Btw, my son's doe Brown knee has triplets out of a Bo Bangles son. They are very nice.


----------



## Tenacross (May 26, 2011)

loggyacreslivestock said:


> Thanks Tim! That is all very good, sound advice. I do have several very different does. All but one have great teat structure. All have great pigment. However, some are just too narrow, or lightly muscled, and one is too moderate framed. One doe is really super, but she throws her front leg out when she walks. And one breaks behind her shoulders too much. I am trying to do as you said and match up bucks to does. Sometimes, though it is hard to tell what's real in pics. Being that we have only had goats for 2.5 years, I don't have a good data base of contacts yet. That is the biggest reason for this thread. I need to know who throws what and who throws faults like teats and pigment issues. Thanks for your input everyone! Hopefully we can add some more opinions.

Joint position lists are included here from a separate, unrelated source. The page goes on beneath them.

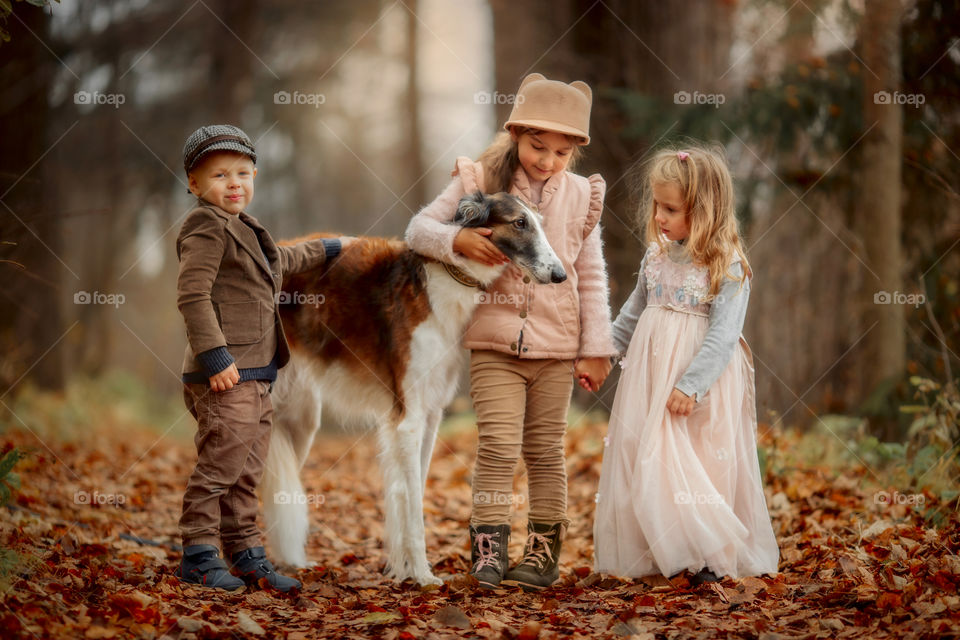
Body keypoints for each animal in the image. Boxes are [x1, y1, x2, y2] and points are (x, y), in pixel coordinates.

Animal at [258, 192, 568, 588]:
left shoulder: (431, 415)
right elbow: (414, 507)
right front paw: (422, 575)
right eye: (519, 223)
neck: (446, 282)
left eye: (539, 222)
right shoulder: (409, 418)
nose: (560, 275)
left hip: (298, 422)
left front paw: (405, 569)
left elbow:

It sounds like you have a good appreciation for your individual does. I totally agree with your statement that "it is hard to tell what's real in pics". Sometimes goats aren't as good as their pic and sometimes they can actually be better. I don't consider myself an expert, but I'm not afraid to give my opinion and share what I think to be true. So don't be afraid to ask me. If you hear of a buck that can consistently level top lines and "fix" "breaks behind her shoulders", let me know.


----------



## spidy1 (Jan 9, 2014)

What's your opinion on Lethal Injection and Code Red? I love Lethal's sire, Beau Duke, I don't know much about Red, what's your thoughts?


----------



## Tenacross (May 26, 2011)

spidy1 said:


> What's your opinion on Lethal Injection and Code Red? I love Lethal's sire, Beau Duke, I don't know much about Red, what's your thoughts?

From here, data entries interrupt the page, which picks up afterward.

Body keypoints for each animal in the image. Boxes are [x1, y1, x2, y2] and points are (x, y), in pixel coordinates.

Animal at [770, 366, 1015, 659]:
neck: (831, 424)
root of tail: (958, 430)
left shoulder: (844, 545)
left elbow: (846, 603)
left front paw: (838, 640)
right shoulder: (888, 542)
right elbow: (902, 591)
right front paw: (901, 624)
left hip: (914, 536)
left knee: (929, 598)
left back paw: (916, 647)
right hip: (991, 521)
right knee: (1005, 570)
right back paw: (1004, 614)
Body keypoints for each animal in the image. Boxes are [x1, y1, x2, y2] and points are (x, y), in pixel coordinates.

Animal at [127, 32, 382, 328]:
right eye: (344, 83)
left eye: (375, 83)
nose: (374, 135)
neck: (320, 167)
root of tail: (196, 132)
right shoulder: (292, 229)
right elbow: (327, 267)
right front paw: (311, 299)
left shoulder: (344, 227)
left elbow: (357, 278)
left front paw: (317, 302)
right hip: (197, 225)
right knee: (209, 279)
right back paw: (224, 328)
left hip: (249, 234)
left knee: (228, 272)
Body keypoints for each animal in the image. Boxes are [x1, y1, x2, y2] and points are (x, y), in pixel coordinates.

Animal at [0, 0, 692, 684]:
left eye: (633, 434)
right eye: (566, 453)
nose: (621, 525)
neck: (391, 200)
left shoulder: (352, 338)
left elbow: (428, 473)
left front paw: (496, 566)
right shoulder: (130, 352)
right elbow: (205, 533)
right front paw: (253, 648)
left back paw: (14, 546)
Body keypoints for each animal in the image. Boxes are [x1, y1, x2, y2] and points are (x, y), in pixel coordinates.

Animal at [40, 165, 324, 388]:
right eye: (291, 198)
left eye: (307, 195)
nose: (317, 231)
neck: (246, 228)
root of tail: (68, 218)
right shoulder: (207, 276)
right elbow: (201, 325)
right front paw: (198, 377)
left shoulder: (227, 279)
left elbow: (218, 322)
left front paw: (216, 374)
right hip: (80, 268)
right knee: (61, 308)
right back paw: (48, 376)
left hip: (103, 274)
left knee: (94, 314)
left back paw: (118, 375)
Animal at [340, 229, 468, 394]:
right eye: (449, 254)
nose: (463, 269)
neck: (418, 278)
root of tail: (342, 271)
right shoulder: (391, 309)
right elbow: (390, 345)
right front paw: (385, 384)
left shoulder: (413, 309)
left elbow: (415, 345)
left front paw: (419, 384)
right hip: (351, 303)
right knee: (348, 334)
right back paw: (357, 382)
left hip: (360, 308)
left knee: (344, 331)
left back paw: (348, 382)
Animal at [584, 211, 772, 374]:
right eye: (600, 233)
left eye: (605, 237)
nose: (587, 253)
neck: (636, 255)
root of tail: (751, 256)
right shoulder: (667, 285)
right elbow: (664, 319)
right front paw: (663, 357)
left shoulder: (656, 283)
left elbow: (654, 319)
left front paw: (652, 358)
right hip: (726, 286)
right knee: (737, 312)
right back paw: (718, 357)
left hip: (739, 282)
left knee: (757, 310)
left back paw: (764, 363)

I'm not sure if you are talking to me or not, but a Lethal Injection, by Beau Duke, shows up on the ABGA website. I'm not really familiar with that breeding, but that doesn't make it bad. I found a picture of Lethal Injection and I personally don't like him very much. Tripi Code Red would be 11 years old, if he's still alive. He appears to be an "old school" looking red buck. Neither buck is what I'm looking for, but other opinions may vary.


----------



## RaineyDayFarms (Oct 10, 2013)

Tenacross- If you don't mind me asking, who did you get your ruger reloaded straws from? I've seen him on the Bosque Valley site, but didn't see anything anout selling any.


----------



## Tenacross (May 26, 2011)

RaineyDayFarms said:


> Tenacross- If you don't mind me asking, who did you get your ruger reloaded straws from? I've seen him on the Bosque Valley site, but didn't see anything anout selling any.

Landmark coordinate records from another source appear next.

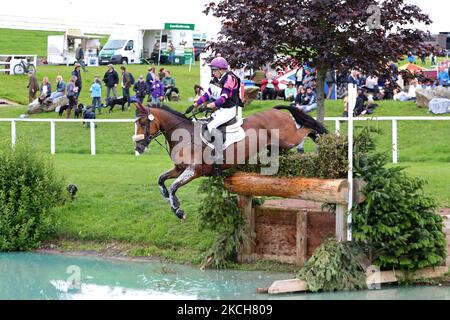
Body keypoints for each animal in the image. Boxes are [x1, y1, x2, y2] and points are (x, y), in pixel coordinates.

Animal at [132, 102, 326, 220]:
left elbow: (173, 186)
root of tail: (276, 111)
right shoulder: (179, 169)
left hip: (289, 139)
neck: (184, 135)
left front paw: (178, 210)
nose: (138, 147)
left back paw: (321, 137)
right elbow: (161, 180)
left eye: (143, 123)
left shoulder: (194, 171)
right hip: (279, 145)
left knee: (306, 128)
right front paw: (168, 198)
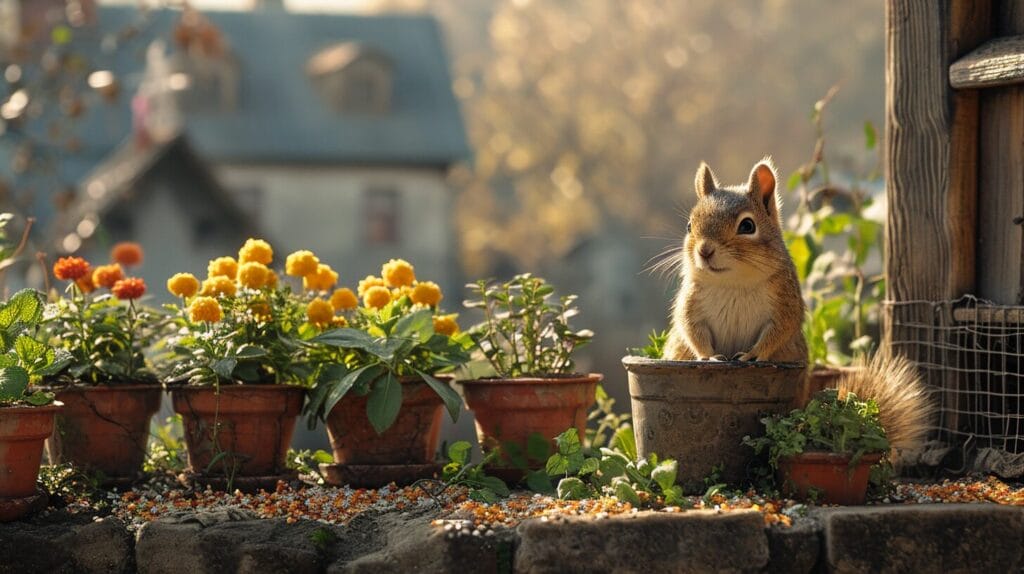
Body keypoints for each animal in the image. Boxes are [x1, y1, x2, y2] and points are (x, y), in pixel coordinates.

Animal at [663, 158, 806, 360]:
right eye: (689, 226)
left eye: (747, 226)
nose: (704, 250)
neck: (733, 283)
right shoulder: (690, 303)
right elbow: (692, 330)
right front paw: (710, 356)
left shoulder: (785, 303)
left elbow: (778, 333)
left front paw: (752, 354)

I traded 3 straws of AABG Status Quo for 3 straws of CSB Ruger Reloaded with RNSH Boer Goats. Ruger Reloaded is getting hard to find as CSB is getting out of the business. If I still wanted some, I would contact CSB and ask if they have any left themselves.


----------



## RaineyDayFarms (Oct 10, 2013)

Ok, not a bad trade. Thanks


----------



## loggyacreslivestock (Mar 5, 2013)

I agree- Lethal Injection looks a bit shallow in the heart girth and too leggy for me. I have seen some nice Code Red does, and some not so nice does/ bucks. He seems thick, but maybe a bit short. He has a bit too much loose skin around the neck. I would like more neck extension. And I can't decide if he drops too much at the hip or not...


----------



## spidy1 (Jan 9, 2014)

Thanks for your input, for my girls I need one that is somewhat tall and super thick and deep, maybe a longer neck, is there any you would suggest?


----------



## Crystal (Jan 20, 2013)

I do not know Boer lines. I know of a Nigerian Dwarf breeder that has some that came with the tank. (10335338) Sweet EWF V1, (10142992) CCBG Rojo (he is a Mojo Magic Grandson) (10165231) CCBG Outlaw (he is enobled) She is not sure about registration or info on them.


----------



## Tenacross (May 26, 2011)

spidy1 said:


> Thanks for your input, for my girls I need one that is somewhat tall and super thick and deep, maybe a longer neck, is there any you would suggest?


Do you live in Arizona? Are you looking for a live buck to breed to, or looking for AI straws?


----------



## spidy1 (Jan 9, 2014)

Yes AZ, I'm thinking AI, but I'm not against live coverage, it can't be this year, she's prego already, I'm trying to better my replacement doelings then breed them to my buck, you have one in mind?


----------